Halaman

Sabtu, 16 Januari 2016

hidup dalam sangkar angan-angan politik kedaluwarsa 10 tahun

hidup dalam sangkar angan-angan politik kedaluwarsa 10 tahun

Hidup adalah proses waktu, fungsi waktu, dan waktu itu sendiri tak akan kembali lagi. Sedetik waktu lewat percuma, tak akan ada waktu pengganti, dan memang tak akan tergantikan. Waktu adalah kesempatan manusia untuk setia, loyal dan taat berikhtiar dalam koridor kehidupan dunia dan akhirat. Ruang dan waktu di depan mata, tidak otomatis menjadi hak milik kita.
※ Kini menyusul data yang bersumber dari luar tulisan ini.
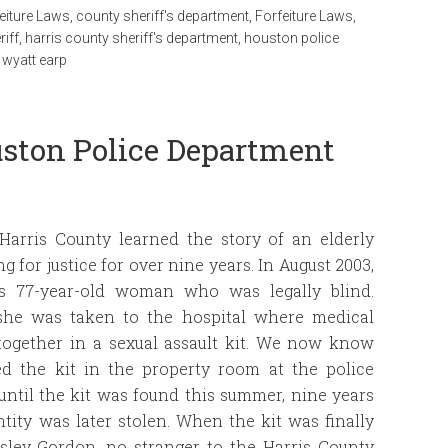
eiture Laws
,
county sheriff's department
,
Forfeiture Laws
,
riff
,
harris county sheriff's department
,
houston police
,
wyatt earp
uston Police Department
 Harris County learned the story of an elderly
for justice for over nine years. In August 2003,
is 77-year-old woman who was legally blind.
, she was taken to the hospital where medical
together in a sexual assault kit. We now know
d the kit in the property room at the police
ntil the kit was found this summer, nine years
ntity was later stolen. When the kit was finally
sley Gordon, no stranger to the Harris County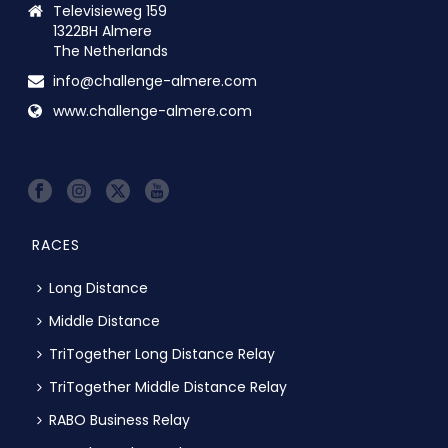
Televisieweg 159
1322BH Almere
The Netherlands
info@challenge-almere.com
www.challenge-almere.com
RACES
Long Distance
Middle Distance
TriTogether Long Distance Relay
TriTogether Middle Distance Relay
RABO Business Relay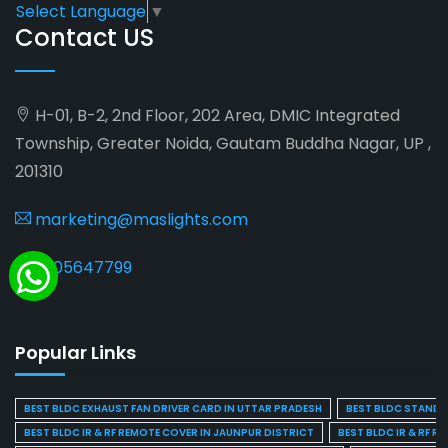
Select Language
▼
Contact US
H-01, B-2, 2nd Floor, 202 Area, DMIC Integrated
Township, Greater Noida, Gautam Buddha Nagar, UP ,
201310
marketing@maslights.com
9205647799
Popular Links
BEST BLDC EXHAUST FAN DRIVER CARD IN UTTAR PRADESH
BEST BLDC STAND F
BEST BLDC IR & RF REMOTE COVER IN JAUNPUR DISTRICT
BEST BLDC IR & RF R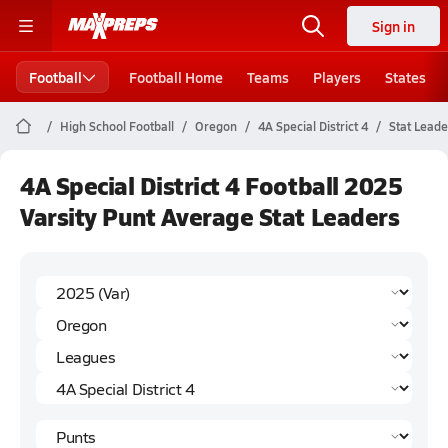
Sign in
Football
Football Home
Teams
Players
States
High School Football
Oregon
4A Special District 4
Stat Leade
4A Special District 4 Football 2025
Varsity Punt Average Stat Leaders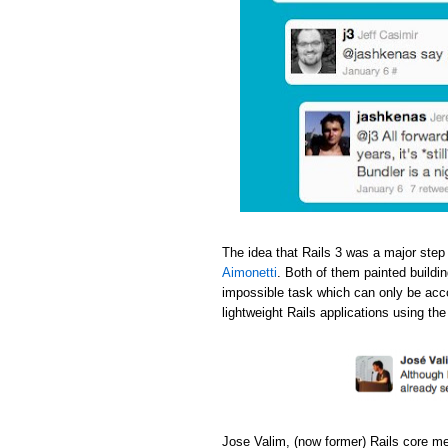
The idea that Rails 3 was a major step
Aimonetti
. Both of them painted buildi
impossible task which can only be acc
lightweight Rails applications using th
Jose Valim, (now former) Rails core m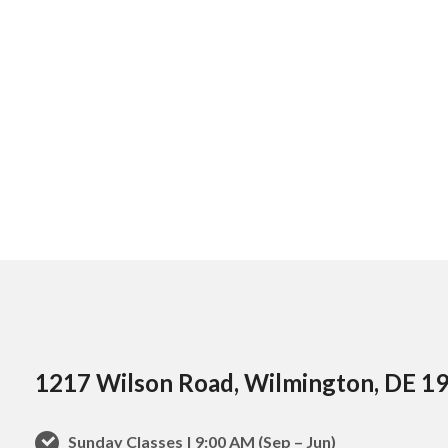
1217 Wilson Road, Wilmington, DE 1
Sunday Classes | 9:00 AM (Sep – Jun)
Kehidupan yang dijalankan umat manusia, seolah hanya sekedar mengisi waktu luang sampai seakan sekuat tenaga berlomba dengan waktu. Kata ahli dunia ‘waktu adalah uang’ tidak ada salahnya, walau tentu tidak 100% benar. Kegiatan manusia dalam rambu-rambu ‘makan untuk hidup atau hidup untuk makan’, dalam skala harian 24 jam yang repetitif sampai target tahunan.

Mencapai target dan sasaran kehidupan, banyak cara dan jalur yang akan ditempuh manusia. Tak terhitung anak bangsa lebih memilah dan memilih jalan pintas untuk cepat sukses, kesohor, dan bermartabat secara duniawi. Tak terkecuali mereka yang menjatuhkan pilihan sebagai pelaku politik. Mulai dari mendirikan partai politik sampai hanya penggembira.

Jika cita-cita politik belum tercapai, belum kesampaian, belum terwujud. maka akal, logika, nalar politiknya kandas oleh kedigdayaan syahwat politik. Pasca pemerintahan SBY yang dua periode, yaitu 2004-2009 dan 2009-2014 bukannya tanpa dampak bagi kehidupan bermasyarakat, berbangsa dan bernegara.

Anehnya, para kawanan parpolis yang ikut pesta demokrasi 2014 dan mendapat jatah kursi wakil rakyat dan wakil daerah, namun tidak kebagian kursi RI-1 dan RI-2 merasa tidak sebagai bagian dari pemerintah. Lebih celaka lagi, kawanan parpol pendukung, pengusung, penopang Jokowi-JK merasa sebagai Koalisi Pro-Pemerintah.

Pendidikan politik dengan doktrin revolusi mental, wajib bagi kawanan parpolis yang sedang nangkring dan nongkrong sebagai bagian dari penyelengara negara.

Di era mégatéga ini, terdapat bukti nyata terang-benderang dampak pasca SBY yaitu tidak berani maju sebagai capres dan sekaligus ternyata tidak siap menang. Akhirnya, syahwat politiknya hanya mengacu, berbasis, berpedoman pada angan-angan politik yang sudah kedaluwarsa satu dekade. Minimal membanggakan jasa bapak moyangnya.

Jangan heran, rakyat papan bawah, yang justru tidak buta politik, bisa membaca pelaku politik yang sedang naik panggung. Makanya, wayang kulit versi Jawa, ada yang kulit tokohnya berwarna merah. Bukan tanpa sebab dan bebas maksud. [HaeN].